[TASK]
Please show every line from the entries that carries the word "filter".

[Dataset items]
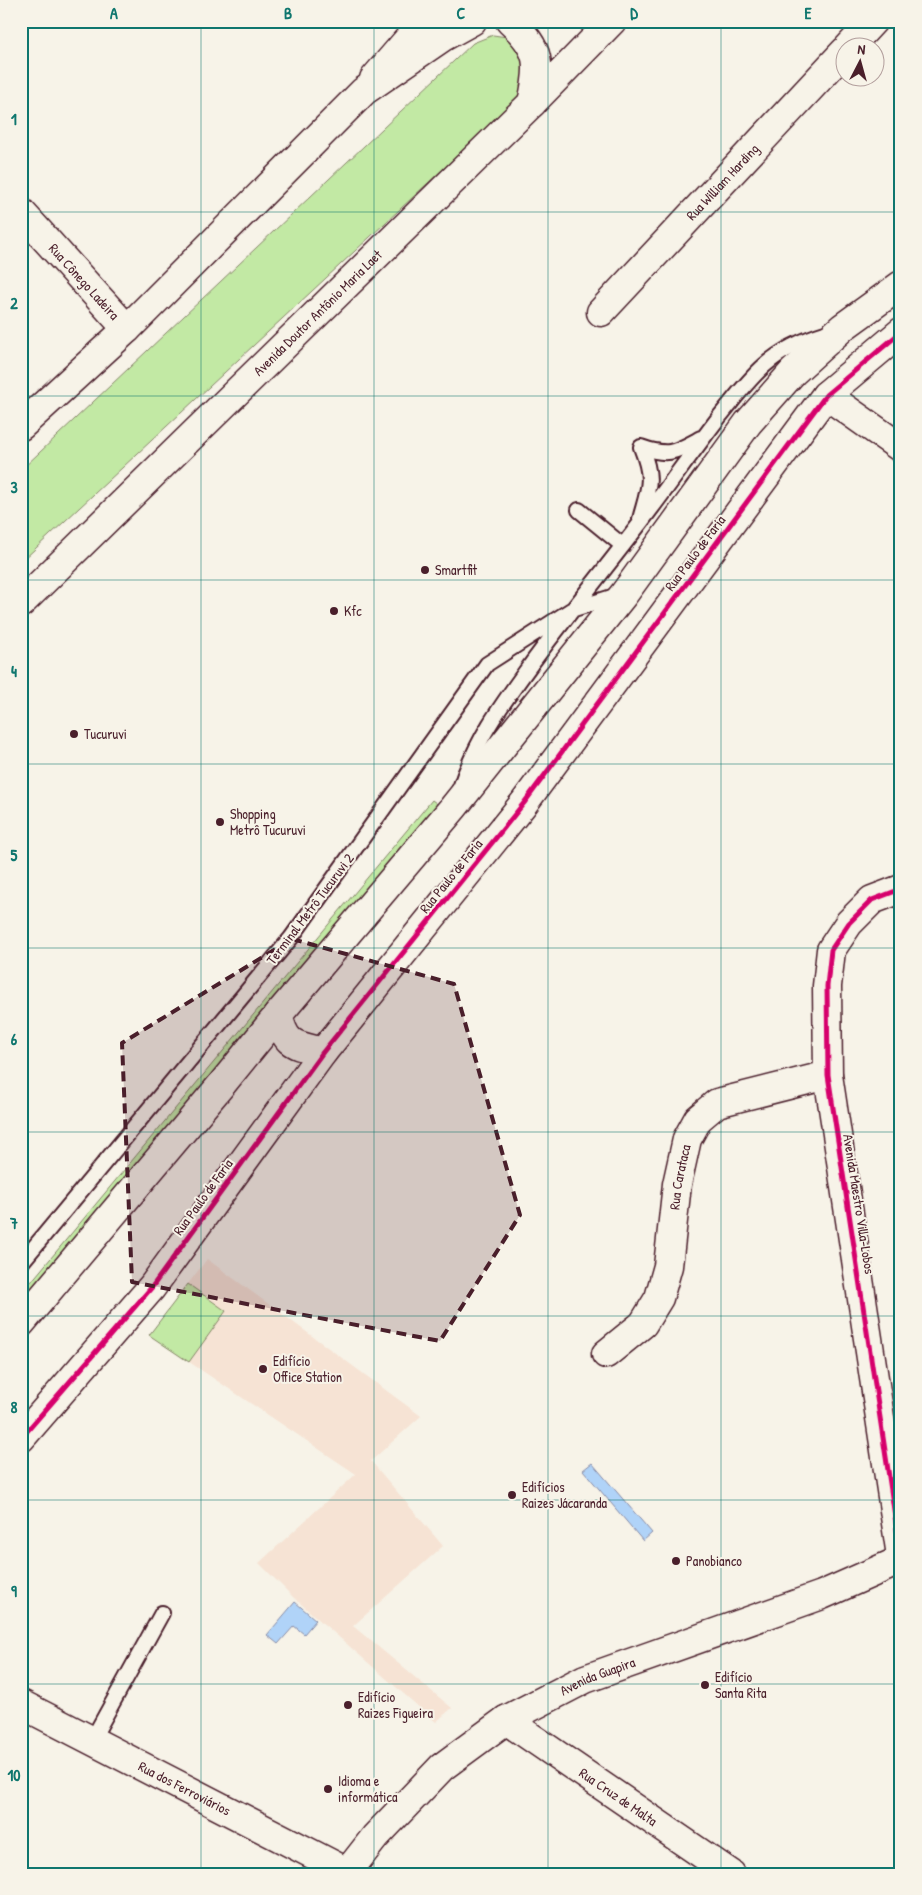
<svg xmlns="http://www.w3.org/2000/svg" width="922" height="1895" viewBox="0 0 922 1895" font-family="'Patrick Hand',sans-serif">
	<rect width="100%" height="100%" fill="#f7f3e8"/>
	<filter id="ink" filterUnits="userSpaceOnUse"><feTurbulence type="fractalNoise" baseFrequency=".02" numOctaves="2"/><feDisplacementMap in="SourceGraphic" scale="10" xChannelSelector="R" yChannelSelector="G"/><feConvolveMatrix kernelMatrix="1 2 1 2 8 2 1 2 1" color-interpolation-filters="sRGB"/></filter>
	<g filter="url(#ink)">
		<path fill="#f6e3d4" d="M207,1259L421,1416L371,1461L443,1546L353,1626L452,1708L436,1722L293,1597L259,1563L356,1474L149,1335Z"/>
		<path fill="#c2e9a4" stroke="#868468" d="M493,35L514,38L530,54L529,89L21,562V470L473,43Z
			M432,800L444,809L21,1317V1294Z
			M188,1284L226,1311L189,1362L149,1335Z"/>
		<path fill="#b0d3f8" stroke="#878ba6" d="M592,1463L652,1533L643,1541L583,1470Z
			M295,1602L316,1620L304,1634L294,1626L278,1644L267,1635Z"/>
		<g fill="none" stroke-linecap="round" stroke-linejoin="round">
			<g stroke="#4a1f2b" stroke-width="18">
				<path id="service" d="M641,447C669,457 675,452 701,438
					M579,510L622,545
					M640,519C649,486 654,480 641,447
					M460,788C476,740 500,707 529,667C564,619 602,573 638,526C666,490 692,452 720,416C734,399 748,380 765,365C784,348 805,339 828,332
					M21,1263L291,938L487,664L571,610L618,595
					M92,1740L162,1613"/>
			</g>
			<g stroke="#4a1f2b" stroke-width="31">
				<g id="minor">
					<path d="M848,48L873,21"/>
					<path d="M374,79L424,21"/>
					<path id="s1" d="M21,212L127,329"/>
					<path id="s2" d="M601,312L844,52"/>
					<path d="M826,395L901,448"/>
					<path d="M901,889L872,900L849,923L831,950L827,986L828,1075L901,1556"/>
					<path id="s3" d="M606,1354L643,1324L659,1298L668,1266L677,1184L687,1139L698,1119L717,1103L828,1075"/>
				</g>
			</g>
			<g stroke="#4a1f2b" stroke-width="31">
				<g id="tertiary">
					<path d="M278,1015C286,1046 293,1044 323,1052"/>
					<path d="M21,1323L222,1084L278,1015L453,808L624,594L748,423L793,372L843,327L901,285"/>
					<path d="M21,1438L152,1287L323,1052L524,803L826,395L901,332"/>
					<path id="s4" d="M506,1720L731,1874"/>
				</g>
			</g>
			<g stroke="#4a1f2b" stroke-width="31">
				<g id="secondary">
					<path id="s5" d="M21,1704L347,1872"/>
					<path id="s6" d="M346,1874L375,1837L442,1767L506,1720L585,1679L822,1595L901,1560"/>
				</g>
			</g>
			<g stroke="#4a1f2b" stroke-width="31">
				<g id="primary">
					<path d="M510,21C541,49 541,64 532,103"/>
					<path d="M21,426L127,329L364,91L443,37L472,21"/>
					<path id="s7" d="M21,603L532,103L612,21"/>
				</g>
			</g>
			<use href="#service" stroke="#f7f3e8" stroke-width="14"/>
			<use href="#minor" stroke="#f7f3e8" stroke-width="28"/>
			<use href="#tertiary" stroke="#f7f3e8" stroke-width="28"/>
			<use href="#secondary" stroke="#f7f3e8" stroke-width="28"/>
			<use href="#primary" stroke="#f7f3e8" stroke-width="28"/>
			<g stroke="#f7f3e8" stroke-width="8">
				<path id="cycleway" d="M901,889L872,900L849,923L831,950L827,986L828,1075L901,1556
					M21,1438L152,1287L323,1052L524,803L826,395L901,332"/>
			</g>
			<use href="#cycleway" stroke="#d6006c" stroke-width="5"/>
		</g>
	</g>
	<path fill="#4a1f2b" fill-opacity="0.2" stroke="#4a1f2b" stroke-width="4" stroke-dasharray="10 6" stroke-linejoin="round" d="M292,939L454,984L520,1215L440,1341L132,1282L122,1043Z"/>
	<path fill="none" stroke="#0f766e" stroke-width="1" stroke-opacity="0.55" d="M201,21V1874M374,21V1874M548,21V1874M721,21V1874M21,212H901M21,396H901M21,580H901M21,764H901M21,948H901M21,1132H901M21,1316H901M21,1500H901M21,1684H901"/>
	<g fill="#4a1f2b" stroke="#f7f3e8" stroke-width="2">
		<circle cx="425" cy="570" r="5"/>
		<circle cx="334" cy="611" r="5"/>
		<circle cx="74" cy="734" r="5"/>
		<circle cx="220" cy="822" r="5"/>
		<circle cx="263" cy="1369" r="5"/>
		<circle cx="512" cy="1495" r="5"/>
		<circle cx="676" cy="1561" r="5"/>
		<circle cx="705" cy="1685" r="5"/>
		<circle cx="348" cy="1705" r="5"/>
		<circle cx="328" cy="1789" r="5"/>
	</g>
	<g text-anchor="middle" stroke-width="4" stroke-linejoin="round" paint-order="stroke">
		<g font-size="14" fill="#4a1f2b" stroke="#f7f3e8">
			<text dy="5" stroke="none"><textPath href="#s2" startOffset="178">Rua William Harding</textPath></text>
			<text dy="5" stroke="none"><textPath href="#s1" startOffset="94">Rua Cônego Ladeira</textPath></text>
			<text dy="5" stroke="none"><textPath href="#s7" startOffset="415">Avenida Doutor Antônio Maria Laet</textPath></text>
			<text transform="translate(695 553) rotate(-53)" y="5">Rua Paulo de Faria</text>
			<text transform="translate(451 876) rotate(-51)" y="5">Rua Paulo de Faria</text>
			<text transform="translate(310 909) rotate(-53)" y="5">Terminal Metrô Tucuruvi 2</text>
			<text dy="5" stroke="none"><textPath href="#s3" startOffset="201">Rua Carataca</textPath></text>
			<text transform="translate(203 1197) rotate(-54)" y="5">Rua Paulo de Faria</text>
			<text transform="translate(859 1204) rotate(81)" y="5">Avenida Maestro Villa-Lobos</text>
			<text dy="5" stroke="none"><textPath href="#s6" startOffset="325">Avenida Guapira</textPath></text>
			<text dy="5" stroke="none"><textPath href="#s5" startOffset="184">Rua dos Ferroviários</textPath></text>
			<text dy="5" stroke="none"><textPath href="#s4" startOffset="136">Rua Cruz de Malta</textPath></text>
		</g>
		<g font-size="14" fill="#4a1f2b" stroke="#f7f3e8" text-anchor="start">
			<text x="435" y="575">Smartfit</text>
			<text x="344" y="616">Kfc</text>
			<text x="84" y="739">Tucuruvi</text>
			<text x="230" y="819">Shopping<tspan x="230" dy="16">Metrô Tucuruvi</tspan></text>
			<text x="273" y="1366">Edifício<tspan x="273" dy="16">Office Station</tspan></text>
			<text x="522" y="1492">Edifícios<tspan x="522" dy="16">Raizes Jácaranda</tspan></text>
			<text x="686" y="1566">Panobianco</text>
			<text x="715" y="1682">Edifício<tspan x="715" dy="16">Santa Rita</tspan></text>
			<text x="358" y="1702">Edifício<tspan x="358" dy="16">Raizes Figueira</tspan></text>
			<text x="338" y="1786">Idioma e<tspan x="338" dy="16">informática</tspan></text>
		</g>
	</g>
	<rect width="922" height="1895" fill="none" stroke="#f7f3e8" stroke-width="55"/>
	<g transform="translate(860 62) rotate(6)"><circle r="24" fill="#f7f3e8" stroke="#b29e9c"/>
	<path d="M0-4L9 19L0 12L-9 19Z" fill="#4a1f2b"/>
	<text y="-8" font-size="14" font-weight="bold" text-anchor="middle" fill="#4a1f2b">N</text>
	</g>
	<rect x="28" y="28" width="866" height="1840" fill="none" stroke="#0f766e" stroke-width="2"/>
	<g font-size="16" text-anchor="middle" font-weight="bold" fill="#0f766e">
		<text x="114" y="19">A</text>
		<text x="288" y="19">B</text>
		<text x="461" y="19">C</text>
		<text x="634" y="19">D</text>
		<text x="808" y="19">E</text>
		<text x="14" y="125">1</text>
		<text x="14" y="309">2</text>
		<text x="14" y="493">3</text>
		<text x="14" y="677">4</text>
		<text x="14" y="861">5</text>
		<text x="14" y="1045">6</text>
		<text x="14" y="1229">7</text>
		<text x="14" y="1413">8</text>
		<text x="14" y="1597">9</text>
		<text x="14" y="1781">10</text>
	</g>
</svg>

[EXERCISE RESPONSE]
	<filter id="ink" filterUnits="userSpaceOnUse"><feTurbulence type="fractalNoise" baseFrequency=".02" numOctaves="2"/><feDisplacementMap in="SourceGraphic" scale="10" xChannelSelector="R" yChannelSelector="G"/><feConvolveMatrix kernelMatrix="1 2 1 2 8 2 1 2 1" color-interpolation-filters="sRGB"/></filter>
	<g filter="url(#ink)">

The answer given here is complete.